Hi everyone. Firstly wow thank you so much all the comments. Thanks for taking the time to write. You've raised so many things that I think about everyday, it's all consuming. There are a few on point comments I want to respond to but I will have to tomorrow as my week has turned out mental.
But for now in the round.
Someone mentioned bonding over chat and someone else the to and fro or receprocity of conversations, this is one of the keys things. It's like talking to a sponge that just absorbs you words. I'm a chatter but certainly not a chatter box, I have my own inner world but I guess I get energy from conversations sometimes. There is no and fro, it's jolted and awkward at times when I see the look in his eyes when I can see that he is scrambling to come up with something, anything that he thinks I'll want to hear. Since I raised this, pretty early in our marriage, he tries, more in the last year from marriage counselling but it doesn't feel authentic at all and there is no flow.
Did I notice it before marriage. Sure I knew he wasn't wild and wasn't going to grab the microphone in the middle of a party, but I didn't realize the extent at all. Yes maybe he masked and that got tired. Also marriage there is a best foot forward bells and whistles but I didn't expect it to fade to the extent it has. I do ask him questions but to be honest I've noticed I have started to withdraw either because it is exhausting when it is one sided and or also because he doesn't seem to have anything of substance or sort of anything believable back. Again almost scripted. I initiate everything but I've gotten tired and my sense of hope has seriously dwindled.
He is academically intelligent but has no curiosity at all, doesn't seem to ponder me or anything. Which grates with me because that's was I thrive on. I guess when we married he had the basics and he was happy enough with that.
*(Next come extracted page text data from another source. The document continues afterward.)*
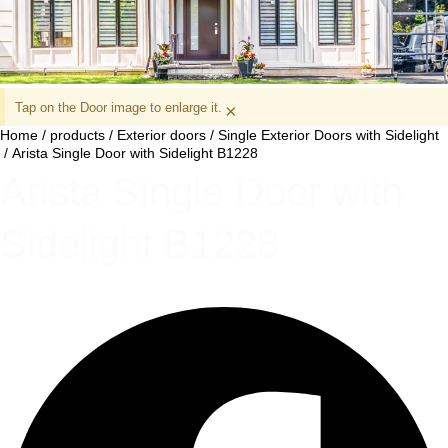
Tap on the Door image to enlarge it.
×
Home
/
products
/
Exterior doors
/
Single Exterior Doors with Sidelight
/ Arista Single Door with Sidelight B1228
Arista Single Door with
Sidelight B1228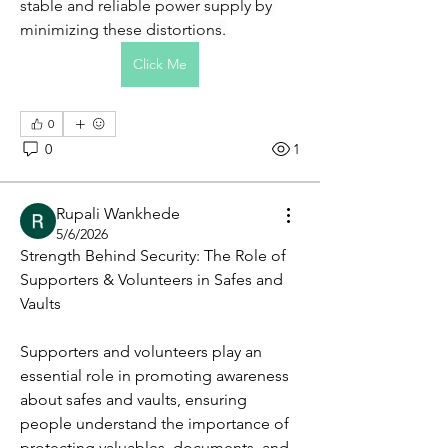
stable and reliable power supply by 
minimizing these distortions.
Click Me
0
0
1
Rupali Wankhede
5/6/2026
Strength Behind Security: The Role of 
Supporters & Volunteers in Safes and 
Vaults
Supporters and volunteers play an 
About
essential role in promoting awareness 
A group for people who want to get
involved with Made4More.
...
about safes and vaults, ensuring 
Read more
people understand the importance of 
protecting valuables, documents, and 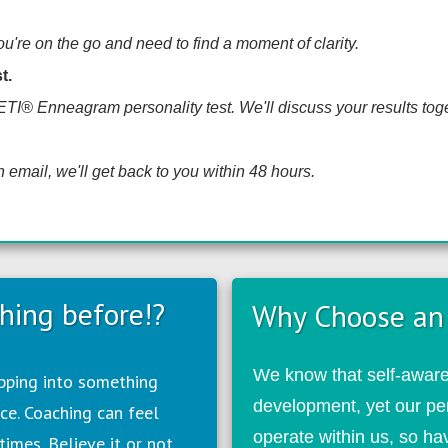
're on the go and need to find a moment of clarity.
t.
HETI® Enneagram personality test. We'll discuss your results toget
 email, we'll get back to you within 48 hours.
hing before!?
Why Choose an
We know that self-awaren
epping into something
development, yet our pe
ce. Coaching can feel
operate within us, so h
times. Believe it or not,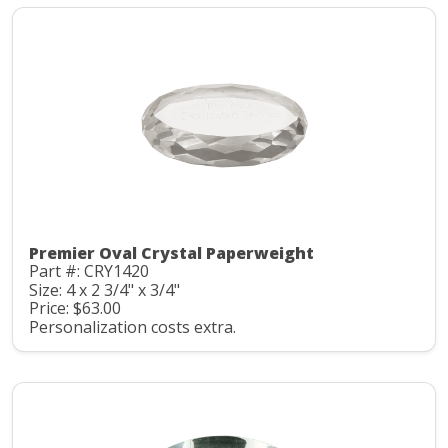
Premier Oval Crystal Paperweight
Part #: CRY1420
Size: 4 x 2 3/4" x 3/4"
Price: $63.00
Personalization costs extra.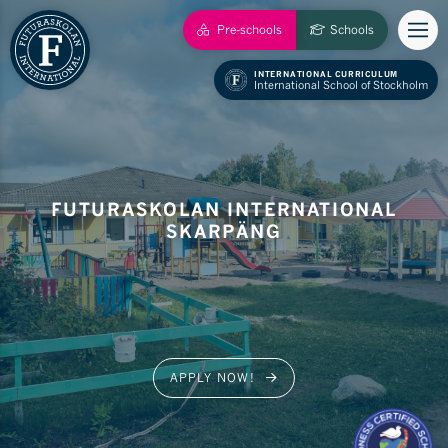
Pre-schools
Schools
INTERNATIONAL CURRICULUM
International School of Stockholm
FUTURASKOLAN INTERNATIONAL
SKARPÄNG
APPLY NOW!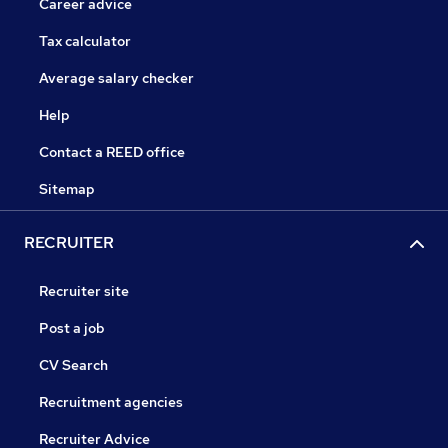
Career advice
Tax calculator
Average salary checker
Help
Contact a REED office
Sitemap
RECRUITER
Recruiter site
Post a job
CV Search
Recruitment agencies
Recruiter Advice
Someone mentioned that I am perhaps feeling so guilty that I need this from a life partner and that it's breaths life into me. I don't need constant chat or constant laughter but some to keep life going. He has admitted that laughter doesn't appear to be that important to him relative to me. It's always so flat.
Am I guilty? Yes. Racked with guilt. Guilt of making him feel inadequate. Guilt I might abandon him, guilt for wishing there were parts to him that there aren't and of course guilt that I may break up our family. When he is a good father and good hearted man. But it's becoming appearent that there is nothing he can do. He's pretty much admitted it and I can see that it is breaking his heart.
I am finding it so hard to accept that these fundamental basic and gorgeous moments in life won't happen between me in him. That my kids won't grow up in a rich I suppose environment. Surely this will influence their characters in the future. That frightens me.
I frightened that I am not as strong as I think I am and about how I will manage. Sometimes, pretty occasionally in fairness I feel some anger, that I've been cheated.